The last files with the [uU]ndefined counts and redirect counting are
http://dumps.wikimedia.org/other/pagecounts-raw/2014/2014-10/pagecounts-2014... [1] http://dumps.wikimedia.org/other/pagecounts-raw/2014/2014-10/projectcounts-2... [1] http://dumps.wikimedia.org/other/pagecounts-all-sites/2014/2014-10/pagecount... http://dumps.wikimedia.org/other/pagecounts-all-sites/2014/2014-10/projectco...

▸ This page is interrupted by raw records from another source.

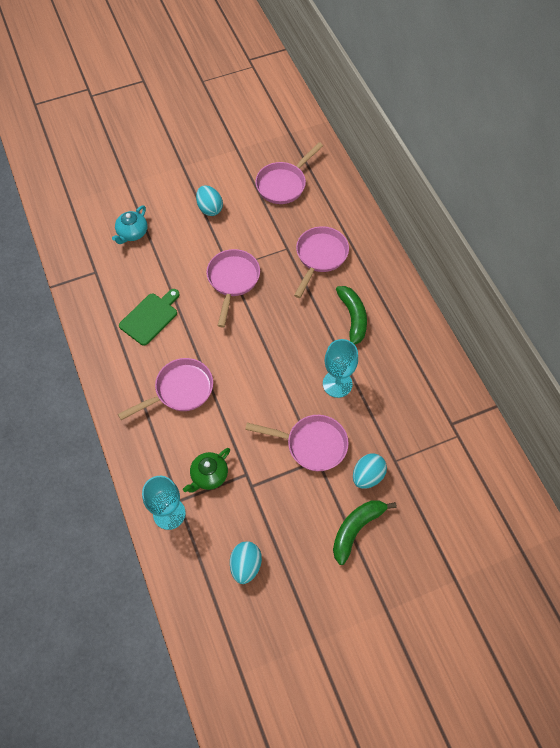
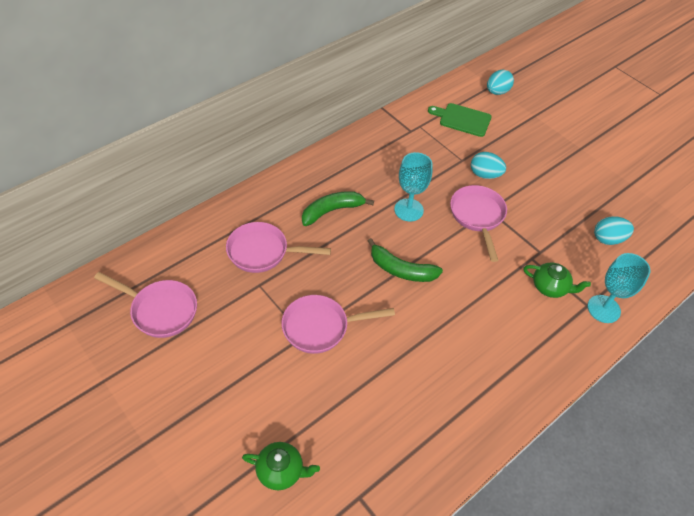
camera: 110 degrees left, 10 degrees down
(132, 233) = (281, 471): turquoise teapot -> green teapot
(150, 317) = (401, 400): green cutting board -> green cutting board (462, 119)
(180, 390) = (478, 339): pink pan -> none
(210, 208) = (216, 383): turquoise egg -> turquoise egg (497, 92)
(356, 529) = (533, 174): green banana -> green banana (401, 270)

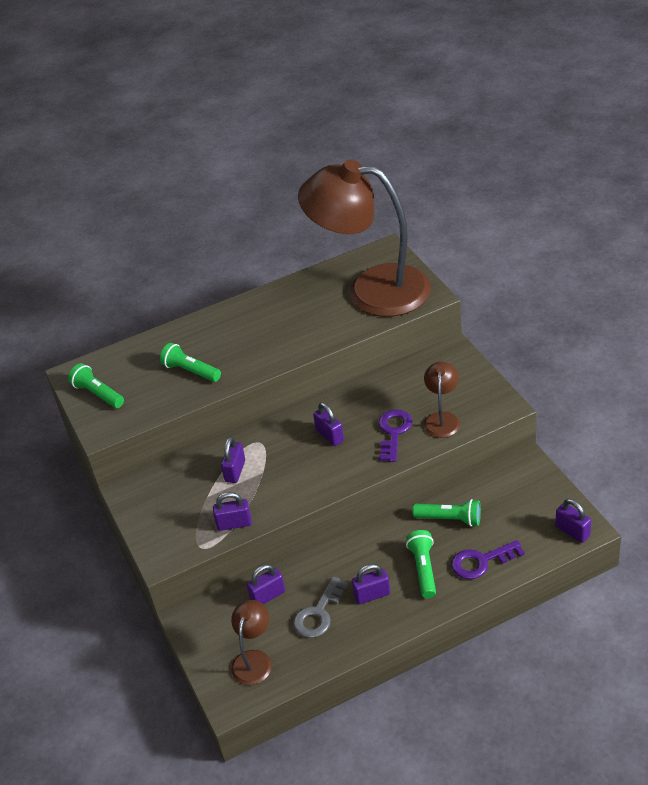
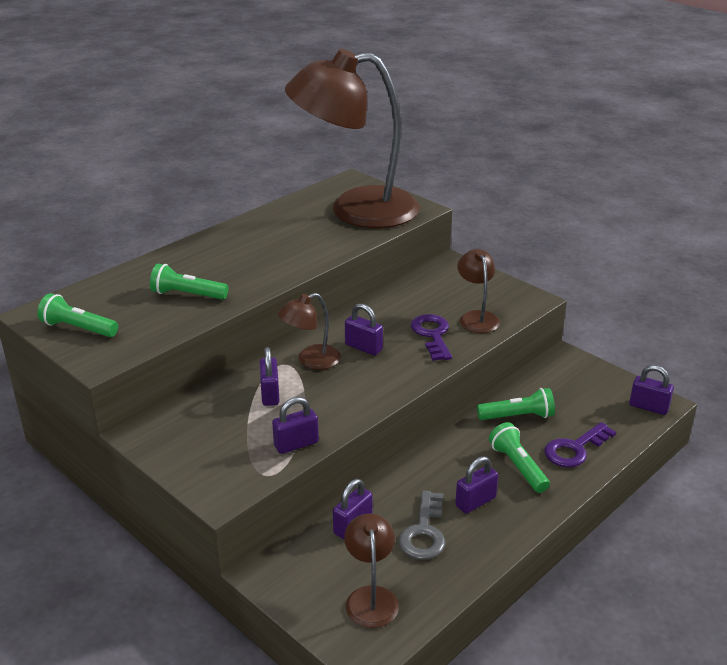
camera: 25 degrees left, 10 degrees down
(281, 442) = (311, 361): none -> brown lamp

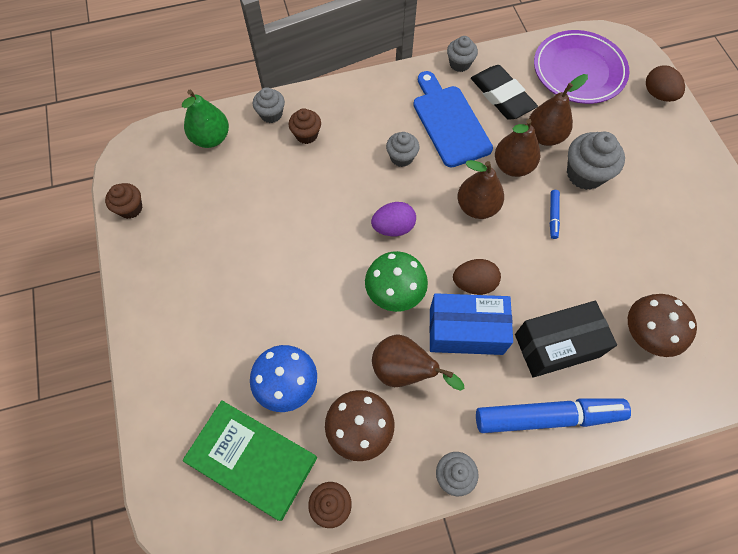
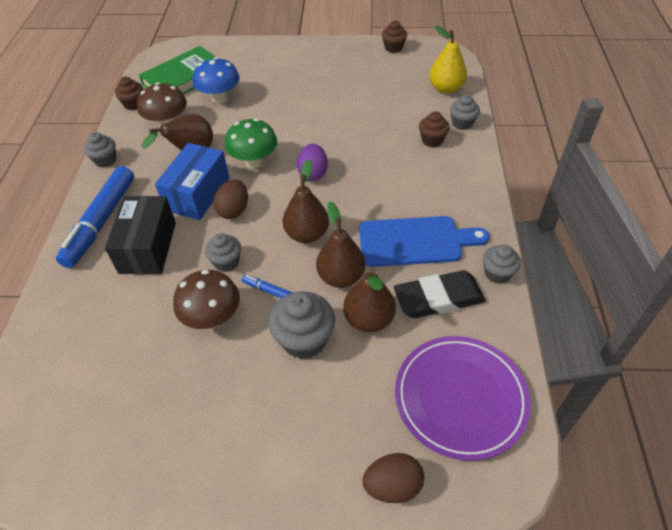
camera: 110 degrees right, 15 degrees down
(211, 138) = (446, 88): green pear -> yellow pear
(401, 157) = (384, 195): grey cupcake -> grey cupcake (226, 262)
(646, 334) = (111, 318): brown mushroom -> brown mushroom (212, 318)

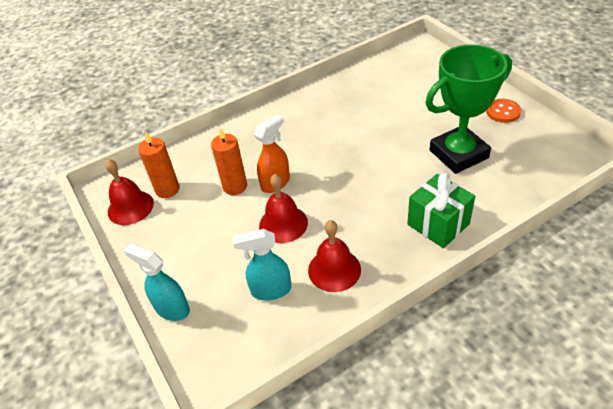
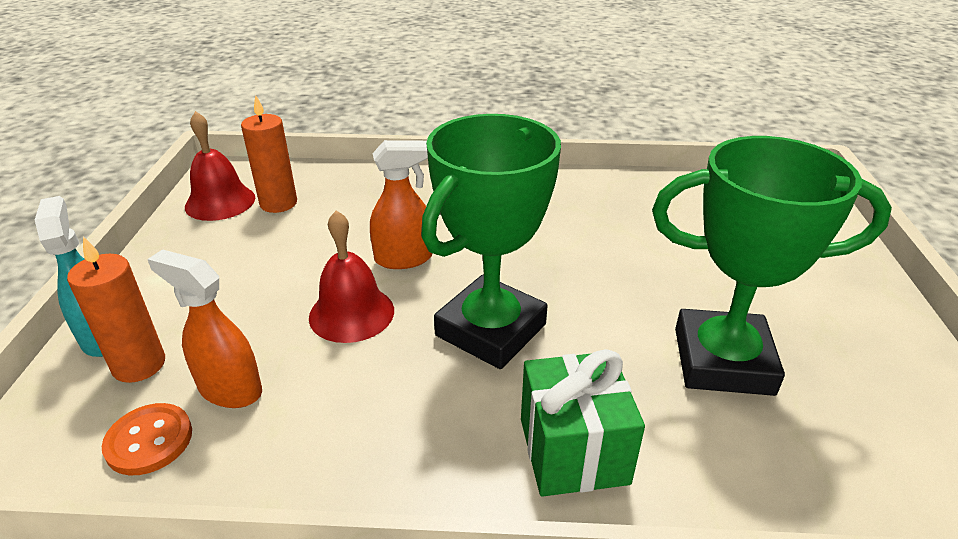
camera: 30 degrees right, 10 degrees down
(235, 186) = (352, 238): orange candle -> orange candle (139, 365)
(270, 290) = (229, 389): turquoise spray bottle -> orange spray bottle
(334, 269) = (340, 417): red bell -> none
(355, 194) = (491, 330): none -> green trophy
(503, 112) = (874, 337): orange button -> orange button (149, 441)

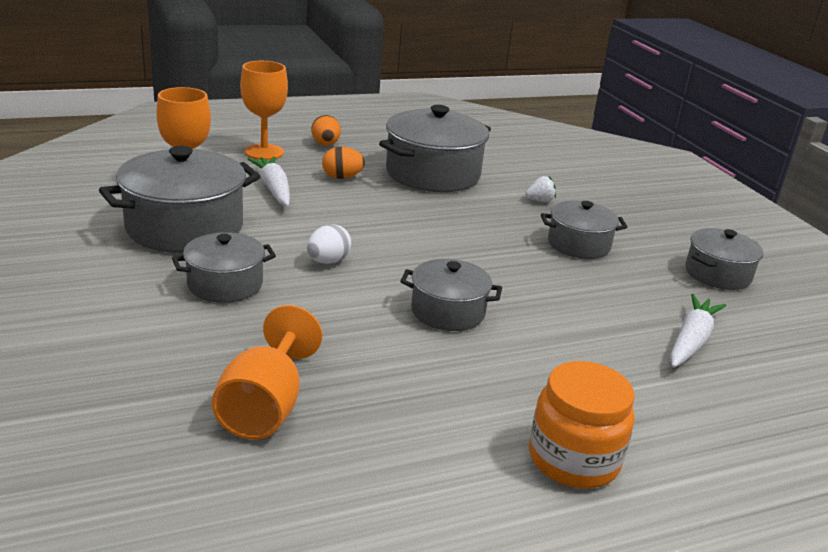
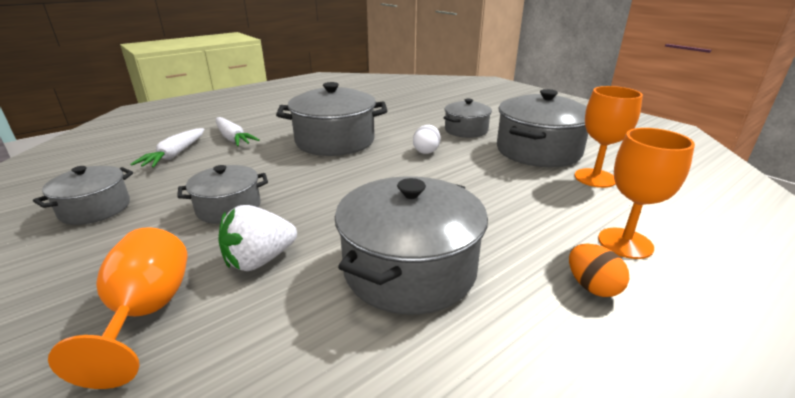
camera: 165 degrees right, 0 degrees up
(265, 407) = (395, 102): orange goblet -> orange goblet (146, 312)
(274, 189) = (537, 196): white carrot -> white carrot (233, 138)
(342, 177) = (501, 229): orange egg -> none
(448, 311) = (335, 141): grey pot -> grey pot, size x1.72
(539, 201) = (260, 260): white strawberry -> white strawberry, size x1.87
(573, 459) = (268, 109): orange jar -> none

The first files without them are
http://dumps.wikimedia.org/other/pagecounts-raw/2014/2014-10/pagecounts-2014... [1] http://dumps.wikimedia.org/other/pagecounts-raw/2014/2014-10/projectcounts-2... [1] http://dumps.wikimedia.org/other/pagecounts-all-sites/2014/2014-10/pagecount... http://dumps.wikimedia.org/other/pagecounts-all-sites/2014/2014-10/projectco...
Have fun, Christian
[1] When restarting collector and filter for the C implementation of webstatscollector, where was a period (<2 minutes) where the new collector and the old filter have been running. Hence, during this period a few [uU]ndefined and redirects made it the 20:00:00 file.